L'AFFAIRE (CHAPTER ONE)

  It was a little Bordereau that lay upon the ground:
  The Franco-Gallic Government that document it found,
  And straightway drew the inference, though how I do not know,
  Some Jew had sold to Germany this dreadful Bordereau.

  'Tis all (they said) a Hebrew trick—-a treasonable plan—
  And, now we come to think of it, why Dreyfus is the man!
  At any rate (they argued thus), it is for him to show
  That he is not the criminal who sold the Bordereau.

  Some hinted at another man, whose autograph it bore—
  But this was Dreyfus' artifice, and proved his guilt the more:
  No motive for the horrid deed confessedly he had:
  And crimes which are gratuitous are nearly twice as bad.

  They caught that Jew (did Government) and charged him with the sale;
  They proved his guilt—or said they did—and shut him up in gaol;
  And then, their case to justify and show their verdict true,
  They took and baited every one who called himself a Jew.

  These incidents an uproar caused like Donnybrook its Fair:
  Wherever Frenchmen met to talk 'twas Pandemonium there:
  And anywhere except in France you'd argue from events
  That Ministers had rather lost the public confidence.

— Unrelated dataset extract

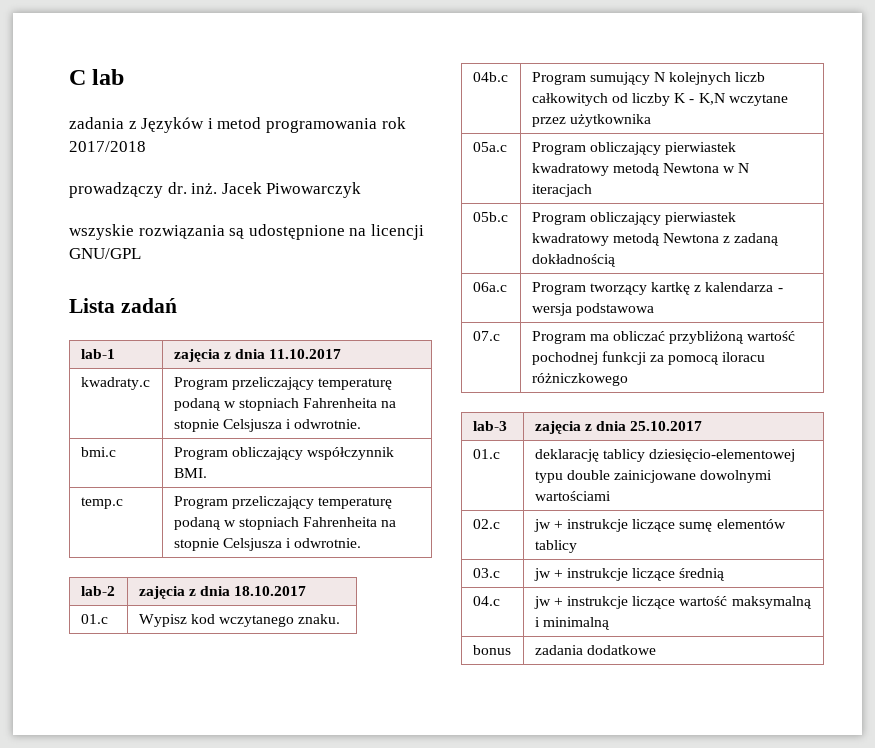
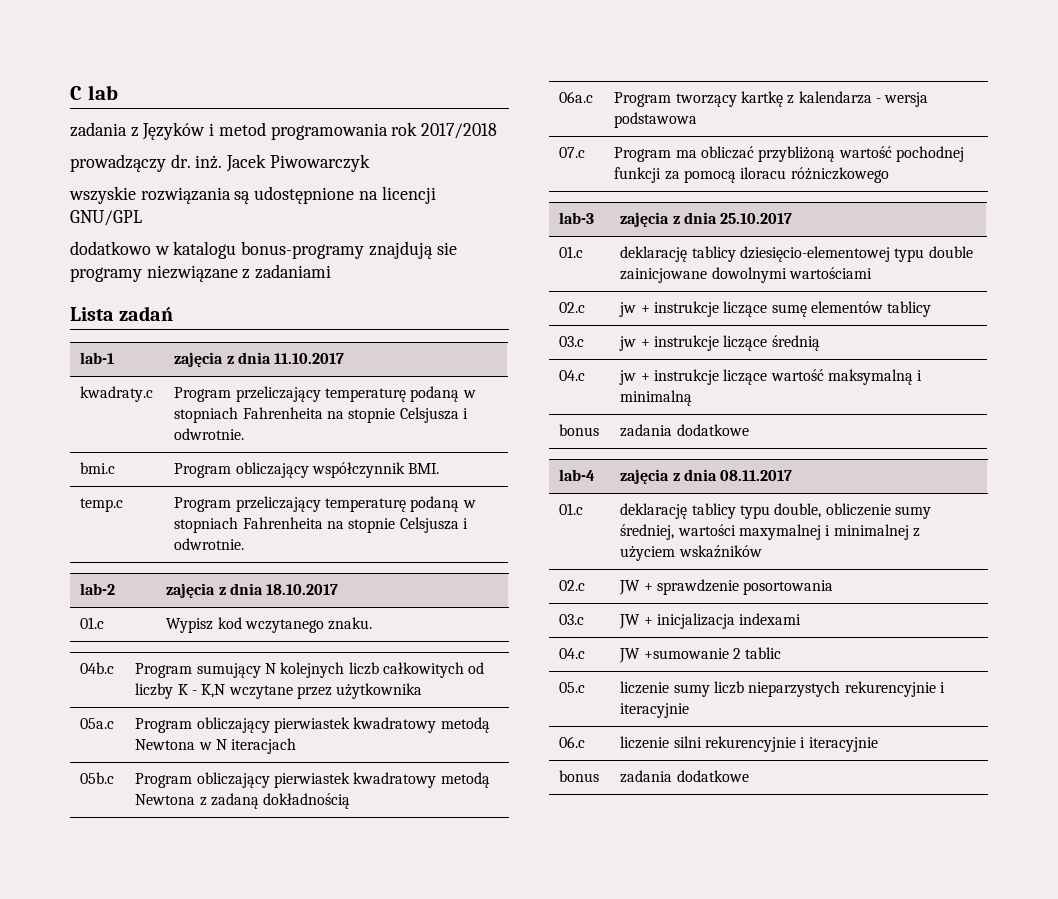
(141, 253) none -> [70,241,457,259] [70,264,332,282] // dodatkowo w katalogu bonus-programy znajdują sie programy niezwiązane z zadaniami
(656, 650) none -> [559,469,596,481] [620,469,793,484] [559,503,584,515] [620,503,932,519] [620,524,921,540] [620,545,762,561] [559,580,586,591] [619,579,834,595] [559,614,585,625] [619,613,802,629] [559,648,586,659] [619,647,782,663] [559,682,586,693] [620,681,946,697] [620,703,690,718] [559,736,586,748] [620,736,878,752] [559,770,600,782] [620,770,749,783] // lab-4 | zajęcia z dnia 08.11.2017 // 01.c | deklarację tablicy typu double, obliczenie sumy średniej, wartości maxymalnej i minimalnej z użyciem wskaźników // 02.c | JW + sprawdzenie posortowania // 03.c | JW + inicjalizacja indexami // 04.c | JW +sumowanie 2 tablic // 05.c | liczenie sumy liczb nieparzystych rekurencyjnie i iteracyjnie // 06.c | liczenie silni rekurencyjnie i iteracyjnie // bonus | zadania dodatkowe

  Then spake the German Government (and here I must deplore
  The fact that they had not presumed to mention it before):
  "Although," they said respectfully, "we would not interfere
  With any Angelegenheit outside our proper sphere—

  Why make this quite-essentially-unnecessary fuss?
  This compromising document was never sold to us:
  Potztausend!" said the Chancellor, "upon my honour, no!
  We have not got and do not want your precious Bordereau!"

  This rather struck the Ministers, in Paris where they sat:
  They took and read the Bordereau: they had not yet done that.
  'Twas found to mention obvious facts which any one might know—
  No horrid revelations lurked within the Bordereau!

  And did they set poor Dreyfus free, the due amends to make,
  Regain the public confidence by owning their mistake,
  And cease for popularity by sordid means to bid?
  These are the things they might have done; but this is what they did:—

  They said, those Gallic Ministers, "Undoubtedly it's true
  The document has not been sold, and is not worth a sou;
  But as the man's in prison now, why, there he's got to stay—
  Que voulez-vous?" they simply said, "it is a Chose Jugée!"

  This artless little narrative is specially designed
  To illustrate the workings of the Gallic statesman's mind;
  And till they change those processes and mould their ways anew,
  It is not yet in Paris that I want to be a Jew.